- Directed by: Peter Hall
- Written by: Harold Pinter
- Produced by: Ely Landau
- Starring: Paul Rogers Ian Holm Cyril Cusack Terence Rigby Michael Jayston Vivien Merchant
- Cinematography: David Watkin
- Edited by: Rex Pyke
- Distributed by: Seven Keys (UK) American Film Theatre (US)
- Release date: October 29, 1973 (U.S.);
- Running time: 111 minutes
- Countries: United Kingdom United States
- Language: English

= The Homecoming (film) =

1973 British film by Peter Hall

The Homecoming is a 1973 British-American drama film directed by Peter Hall and starring Paul Rogers, Ian Holm, Cyril Cusack, Terence Rigby, Michael Jayston and Vivien Merchant. It was written by Harold Pinter based on his 1964 play of the same title. The film was produced by Ely Landau for the American Film Theatre, which presented thirteen film adaptations of plays in the United States from 1973 to 1975. The film was screened at the 1974 Cannes Film Festival, but was not entered into the main competition.

==Plot==
Teddy brings his wife home to meet his estranged family.

==Cast==
All cast members from the play's first performance in 1965 reprise their roles here, with the exception of Cyril Cusack and Michael Jayston who replace John Normington and Michael Bryant respectively.
- Paul Rogers as Max, father of Lenny, Teddy, and Joey
- Ian Holm as Lenny
- Cyril Cusack as Sam, brother of Max
- Terence Rigby as Joey
- Michael Jayston as Teddy
- Vivien Merchant as Ruth

==Reception==
Critic Jonathan Rosenbaum wrote in The Monthly Film Bulletin: "An attempt, largely successful, to approximate Peter Hall's original stage versions of The Homecoming in London (1965) and New York (1967) ... The only concessions to 'opening out' the action are a few establishing or continuity shots of the street outside, some pointless glimpses of Ruth taking her walk, and brief forays into the kitchen. ... In a manner oddly reminiscent of several plays in Ibsen's middle period, The Homecoming is carefully geared to disclose facts about its characters at precise junctures so that events and identities simultaneously click into place; ... the remarkable control of Pinter's language guarantees that the dramatic situations are revealed to be even more abstract and diagrammatic as they steadily accumulate psychological density."

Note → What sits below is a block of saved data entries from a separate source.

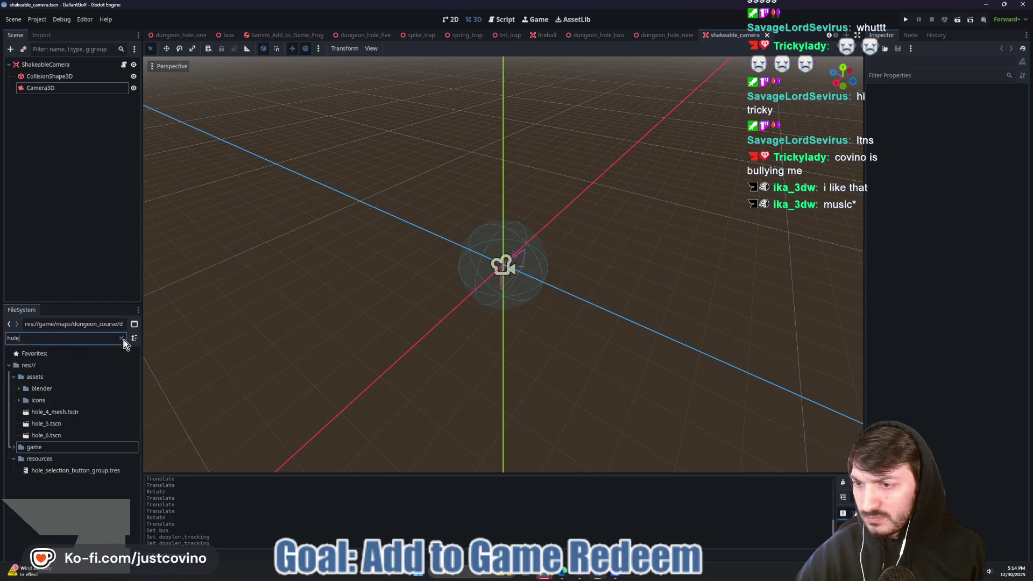
{"action": "scroll", "coordinate": [38, 451], "scroll_direction": "up", "scroll_amount": 8}
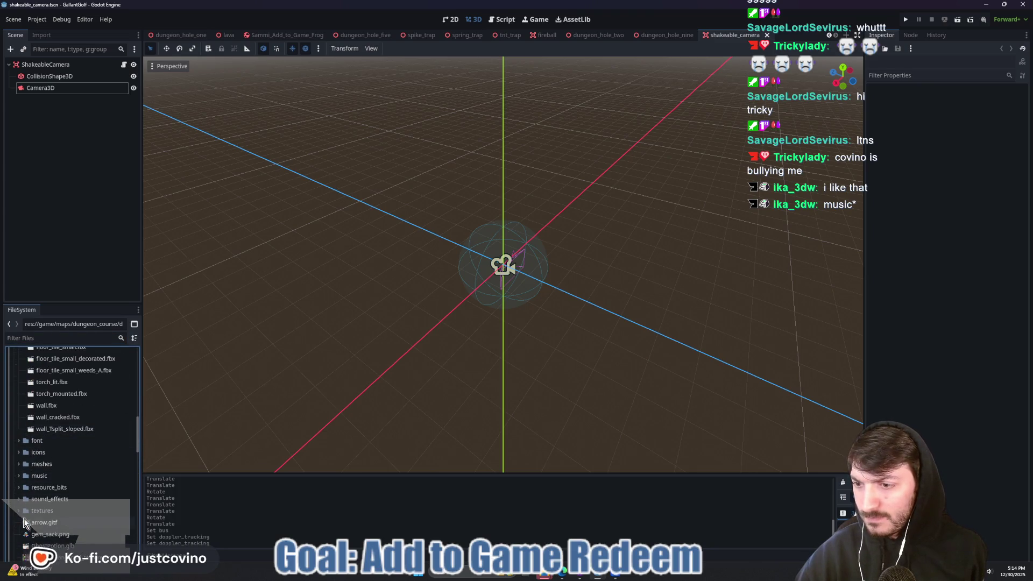
{"action": "left_click", "coordinate": [63, 487]}
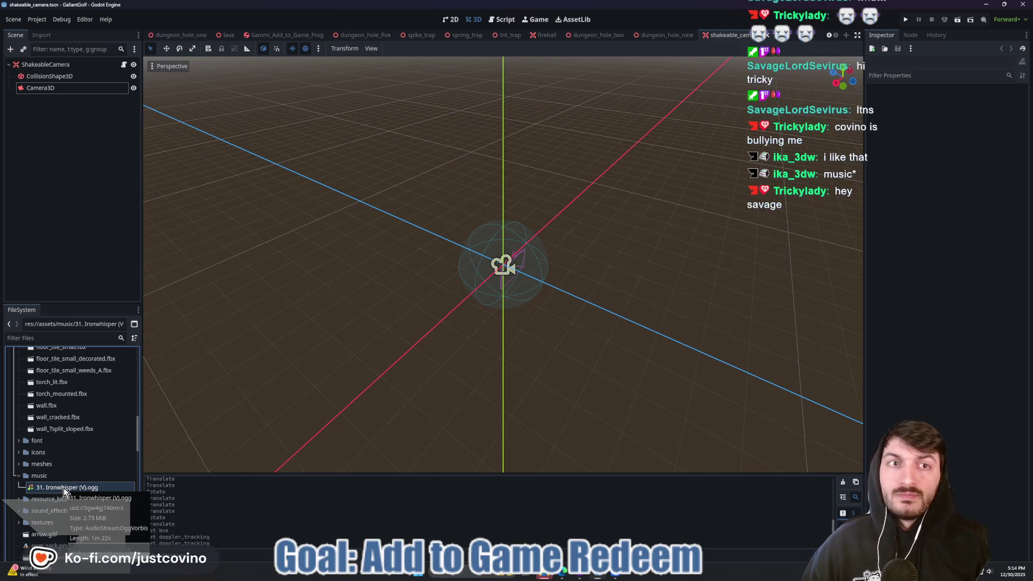
{"action": "right_click", "coordinate": [63, 488]}
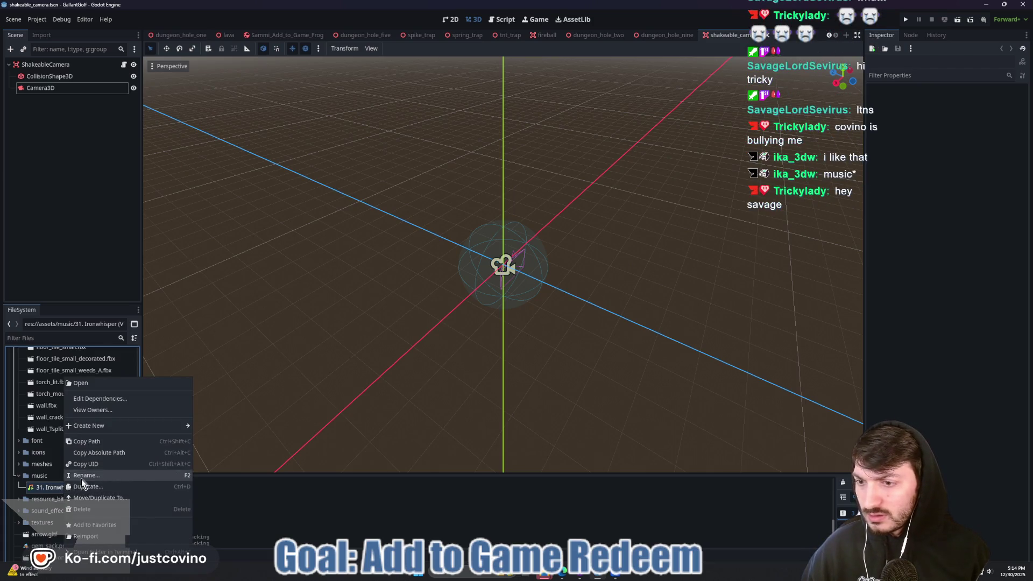
{"action": "left_click", "coordinate": [82, 477]}
{"action": "type", "text": "hole"}
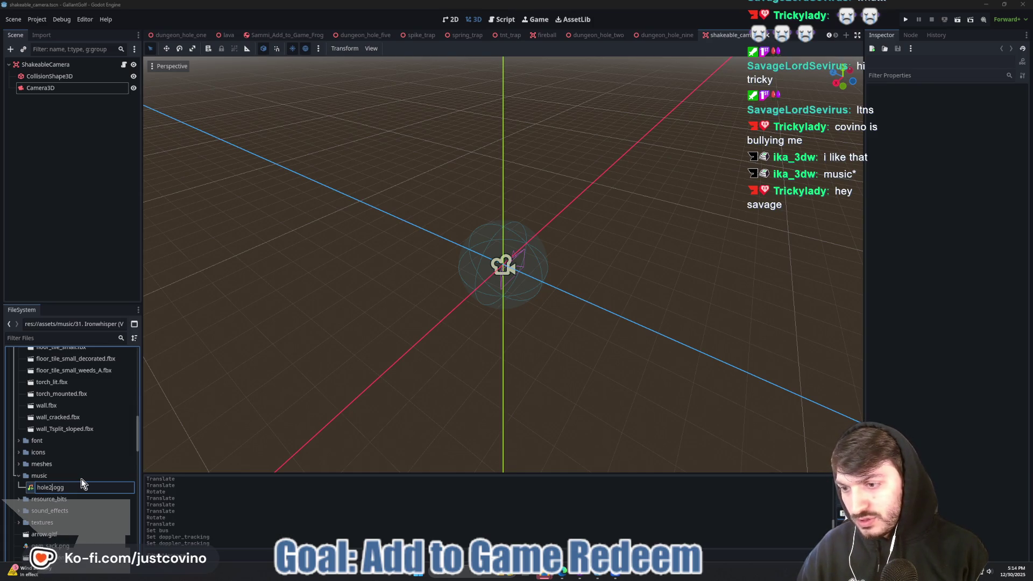
{"action": "type", "text": "2_music"}
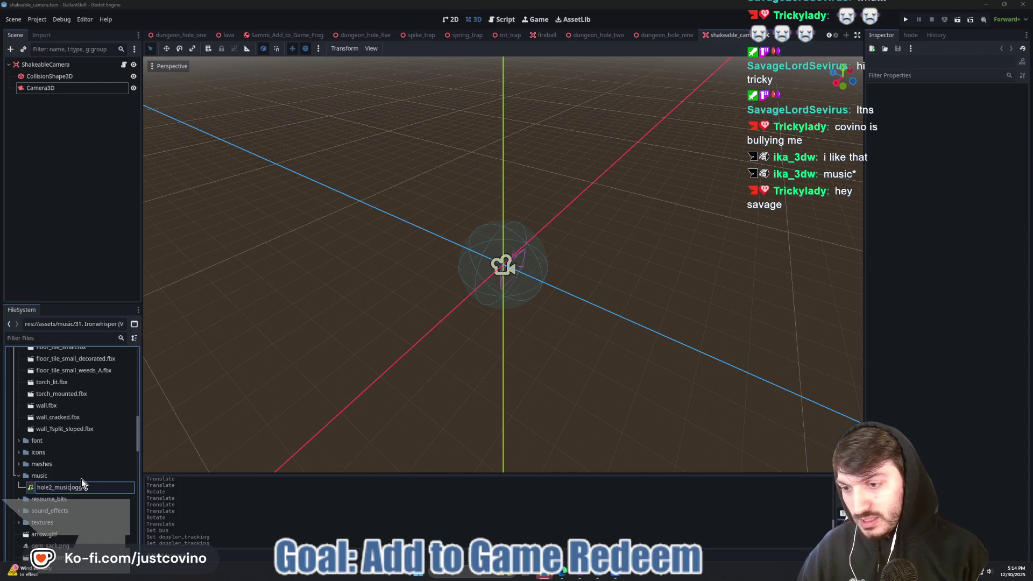
{"action": "key", "text": "Return"}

Variety wrote: "Ely Landau's American Film Theatre production of The Homecoming is nothing less than superb. Adapted from his original play by Harold Pinter, the profoundly absorbing, at times devastating filmic examination of a family's interpersonal relationships masterfully captures both the subtle and obvious shades of love-hate intraaction between five men and a woman. Homecoming is one of those special efforts that plays off in the head as much as on the set. Each complex character is artfully defined by Pinter and carefully translated by director Peter Hall. The cast was in the original (1965) stage production together, and the degree of ensemble play, the sensitive shifting of postures and exchanges of dialogs, adds mightily to Pinter's brilliant work."

The Hollywood Reporter wrote: "One is hard put to think of a more difficult piece to bring to the screen. Pinter's rigorous structure, the play's spare formal beauty, the leaps in logic – all such qualities would seem doomed to collapse on film. But Hall is a precise filmmaker, and this movie feels something like the way a Magritte painting looks – impeccably crafted, witty, frightening, willful. When it was first performed in the Sixties, the play's meaning or lack thereof was the cause of considerable journalistic and/or intellectual debate. Now it seems like a crystal clear dramatic essay on sexual politics and the destructive power of what has come to be called the nuclear family."

On Rotten Tomatoes, the film has a score of 100% based on 5 reviews, with an average rating of 8.7/10.